Kamikaze Girls is a Japanese movie about two cute girls. One is a rococo-obsessed Lolita who can embroider the hell out of shit. The other is a biker gang chick who seems like she would have made a good pair with Fonzie, except her bike is more of a Jetsons Bigwheel. She needs some really good embroidery done on her jacket. Somehow, the two become friends in spite of themselves.
Cute.

Cuter.
The quirkiness of the movie comes across in the way it is told. It's narrated by the rococo Lolita girl and she's clearly deranged, at least by non-Japanese standards. There's also an anime backstory segment, which is entertaining even if you aren't into anime and don't listen to J-Pop.There's some story of betrayal in there, too, but that's not really what I remember about Kamikaze Girls.
This happens.

And this happens.

And this guy is in it.

If you like quirky, highly stylized Japanese movies, there's no reason to not watch this ASAP. If you like cute Japanese girls, there's no reason not watch this ASAP. It's good, it's fun, it's heart warming and it's ridiculous.

RATING:

Thursday, October 10, 2013

Killer Tongue

This obscure gem is a Spanish-British collaboration, set in New Mexico, USA, and filmed in Spain. It's dubbed in because it's shot using largely Spanish actors, except for the inimitable Robert Englund, who plays a prison warden with a bad toupee.
This is not his bad toupee. 
Nothing about this film is good in any conventional sense, but everything about it is great. It's basically the story of some criminals, a meteoroid, some nuns and some poodles. Some kind of object comes into Earth's atmosphere and crash lands in the desert, but not before a chunk flies off and into a woman's soup, giving her a Venom-like body suit and a long, vampiric tongue, and turning her four French poodles into drag queens that do her bidding, mainly by capturing people for her to eat.

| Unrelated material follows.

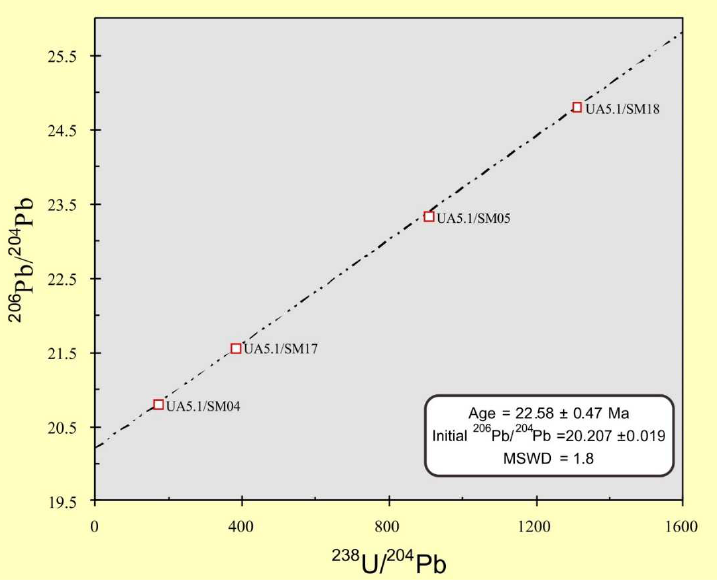
Figure 9. Uranium metallogenic age of the ferruginous sandstone. Table 5. Isochron age of U and Pb of ferruginous sandstone in Wajid Basin.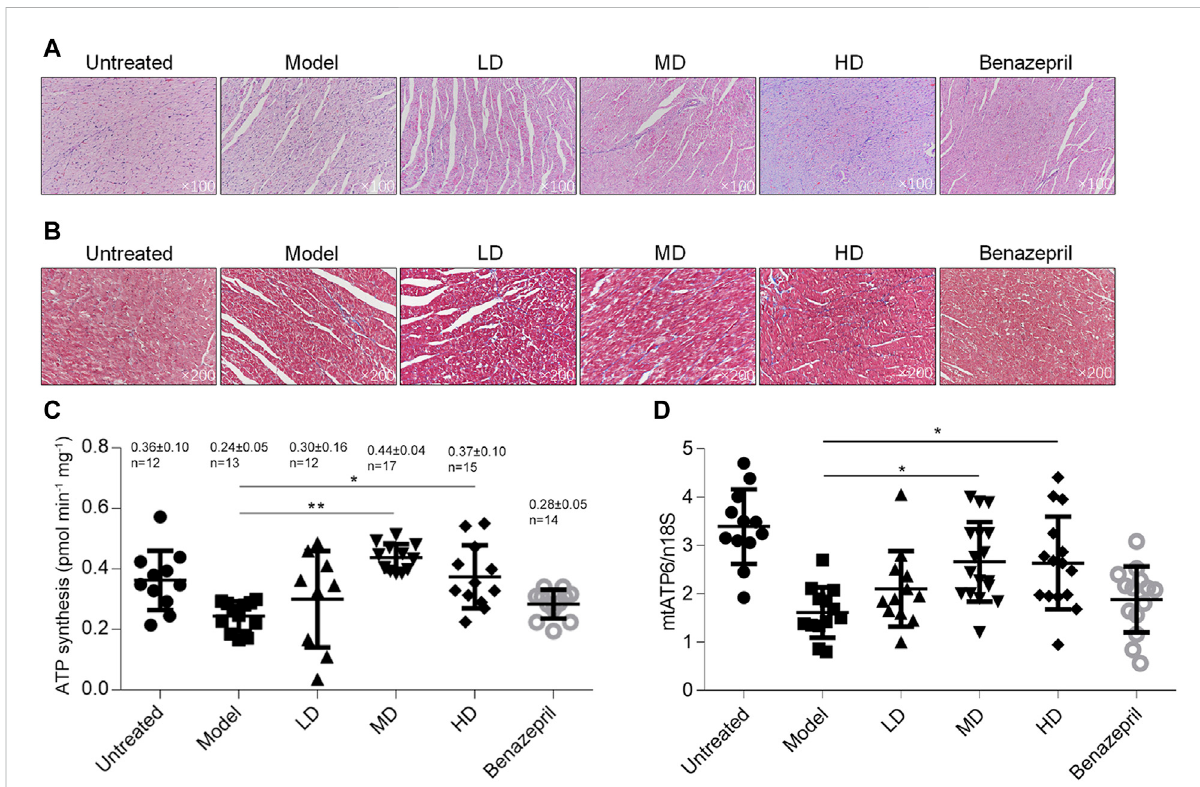
FIGURE 3 Detection of heart injury and metabolic function after the YXX keli treatment. To evaluate the myocardial injury, H&E (A) and Masson ’ s Trichrome (B) stained sections was performed. After being sacri fi ced, the left ventricle was freshly prepared and detected for ATP synthesis (C) and mitochondrial DNA mass (D) . * p < 0.05, vs. model group; ** p < 0.01, vs. model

She is pretty sexy, if that matters to you. Less sexy when her tongue is killing people or talking to her in a ridiculous New York accent.


There's also a very sexy nun, pictured here with the drag queens.
And seen here forcing a criminal to give a gas nozzle head. 
And that dude winds up dead. 
Ridiculous effects, absurd violence, strange and uncomfortable humor, brightly colored sets and costumes. It's really fun and totally bizarro and I can't believe it isn't more well known.